Territoires Marseille

Le renouvellement urbain s’accélère

A Marseille, les acteurs de la rénovation urbaine, la plus importante engagée à l’échelle d’une ville (14 conventions et 1,2 milliard d’euros d’investissements pour le PNRU 1), voient s’approcher à grands pas l’échéance de la fin 2015. A cette date, les maîtres d’ouvrage devront en effet avoir démarré des travaux sur l’ensemble des opérations au risque, sinon, de voir leurs subventions s’envoler. « 59 % des subventions ont déjà été engagées mais le chiffre est trompeur, car il ne recouvre pas systématiquement la réalité de l’avancement des opérations », explique Nicolas Binet, directeur du GIP Marseille Rénovation urbaine. Sur le terrain en effet, le PNRU a nettement progressé, bien plus parfois que l’octroi des subventions : 90 % des objectifs sont atteints pour les réhabilitations (5 161 sur 5 745 prévues, à avril 2015), 77 % pour les relogements, 66 % pour la reconstitution de l’offre (2 207 logements sur 3 359), plus de 50 % pour les équipements et les aménagements, 49 % pour les démolitions, etc. Seule la diversification de l’habitat (17 %) est en retrait mais elle ne peut intervenir qu’en dernier lieu.

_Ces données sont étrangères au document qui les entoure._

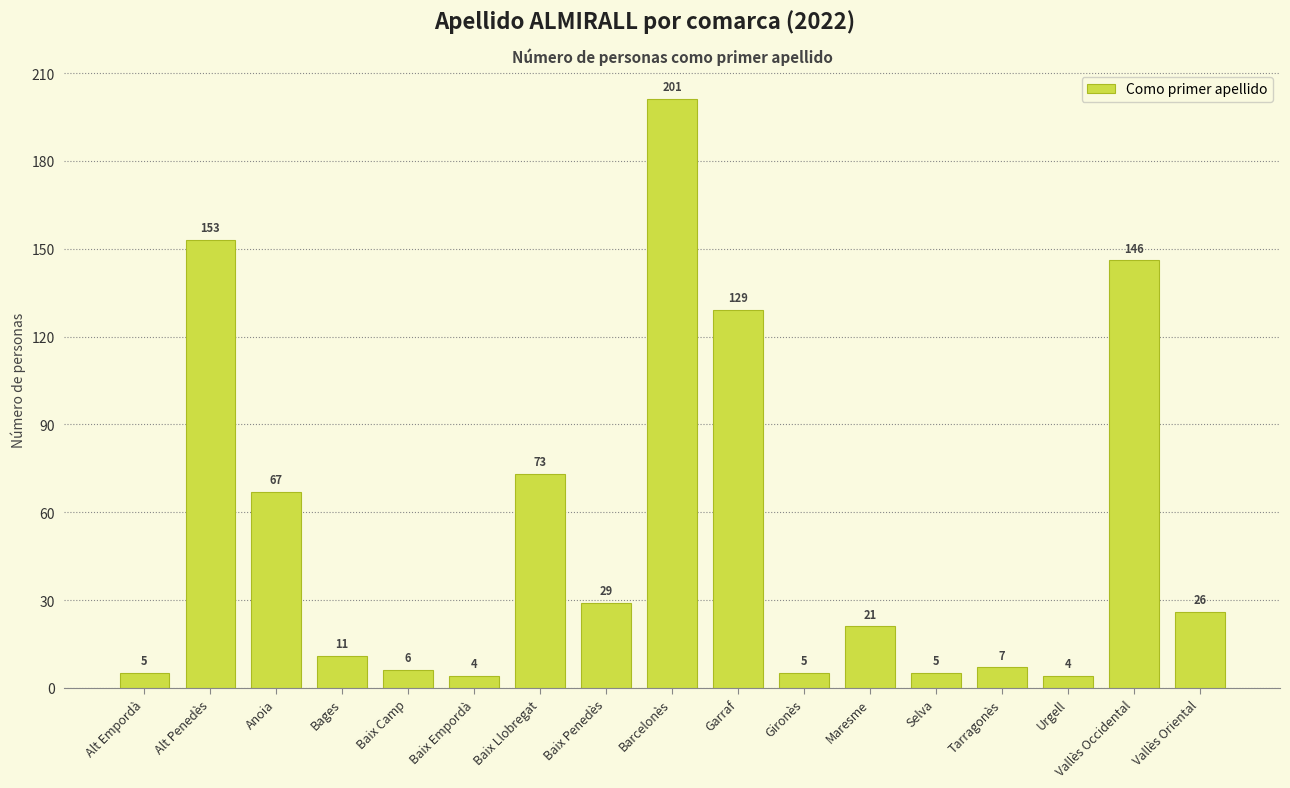

What is the average value?

52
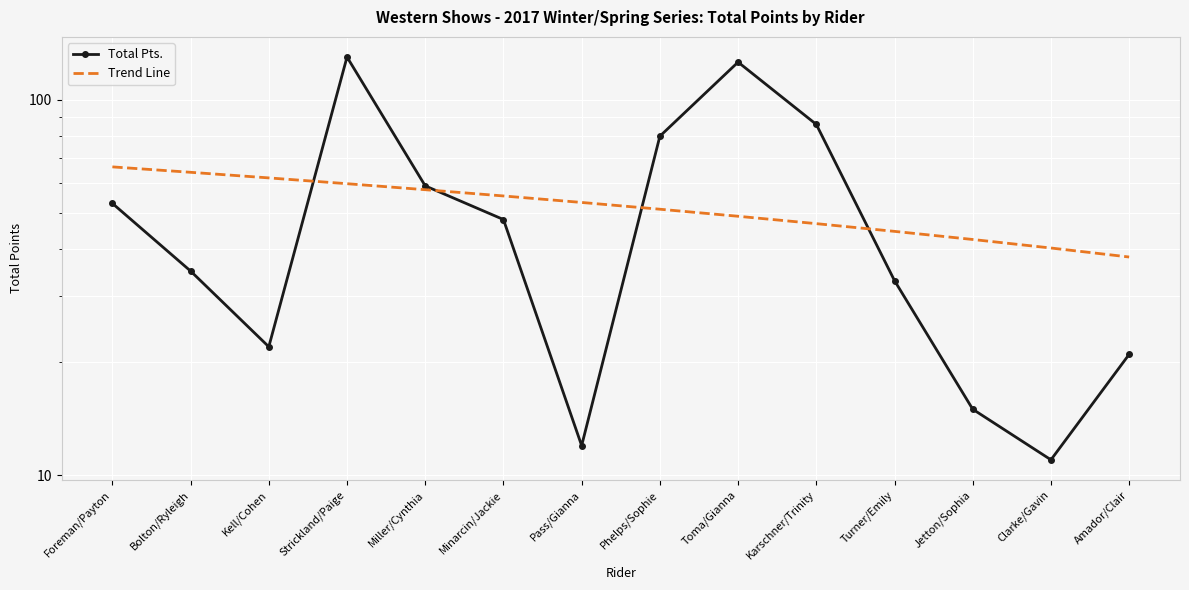

Which category has the lowest value across all series?

Clarke/Gavin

Mobilisation des bailleurs sociaux.

A Saint Barthélémy, Picon et Busserine (14e arr.), une visite organisée par AMO (Architecture et maîtres d’ouvrage) Provence Méditerranée permet de constater, quatre ans après la signature de la convention Anru (118 millions d’euros), la dynamique de transformation engagée au cœur de l’ex-ZUP n° 1 réalisée dans les années 1960. Ces trois quartiers concentrent plus de 2 000 logements et leur réhabilitation doit composer avec le chantier de la rocade L2, une infrastructure lourde qui les côtoie au plus près. « L’enjeu majeur est de sortir ces ensembles de leur isolement par un nouveau réseau viaire et de les doter de nouveaux équipements publics, écoles et terrains de sport. La démarche est réalisée dans le cadre d’un plan-guide élaboré dès l’origine et que nous mettons en œuvre étape par étape », explique l’urbaniste Michel Seban (agence Babel et Prado). Le projet passe aussi par une forte mobilisation des bailleurs sociaux. Logirem, premier bailleur du PNRU à Marseille par ses engagements (254 millions d’euros investis), consacre 93 millions à cette opération avec 330 démolitions, 330 logements reconstruits sur site et hors site, et 500 réhabilitations. « Sans l’apport de l’Anru, nous ne pourrions pas engager de tels travaux sur notre patrimoine. Nous louons ici à 3,75 euros/ m2 et nous réhabilitons à hauteur de 40 000 euros par logement », souligne Alain Ofcard, directeur de la maîtrise d’ouvrage.

L’inconnue à ce jour porte sur les aménagements qui seront réalisés sur la dalle de la L2, un élément-clé pour créer de nouvelles liaisons entre les quartiers. Leur financement n’a pas été intégré par l’Etat dans le PPP de la rocade et ils devront être pris en charge par les collectivités. « On craint de se retrouver avec un no man’s land à la fin du chantier », explique un acteur du projet.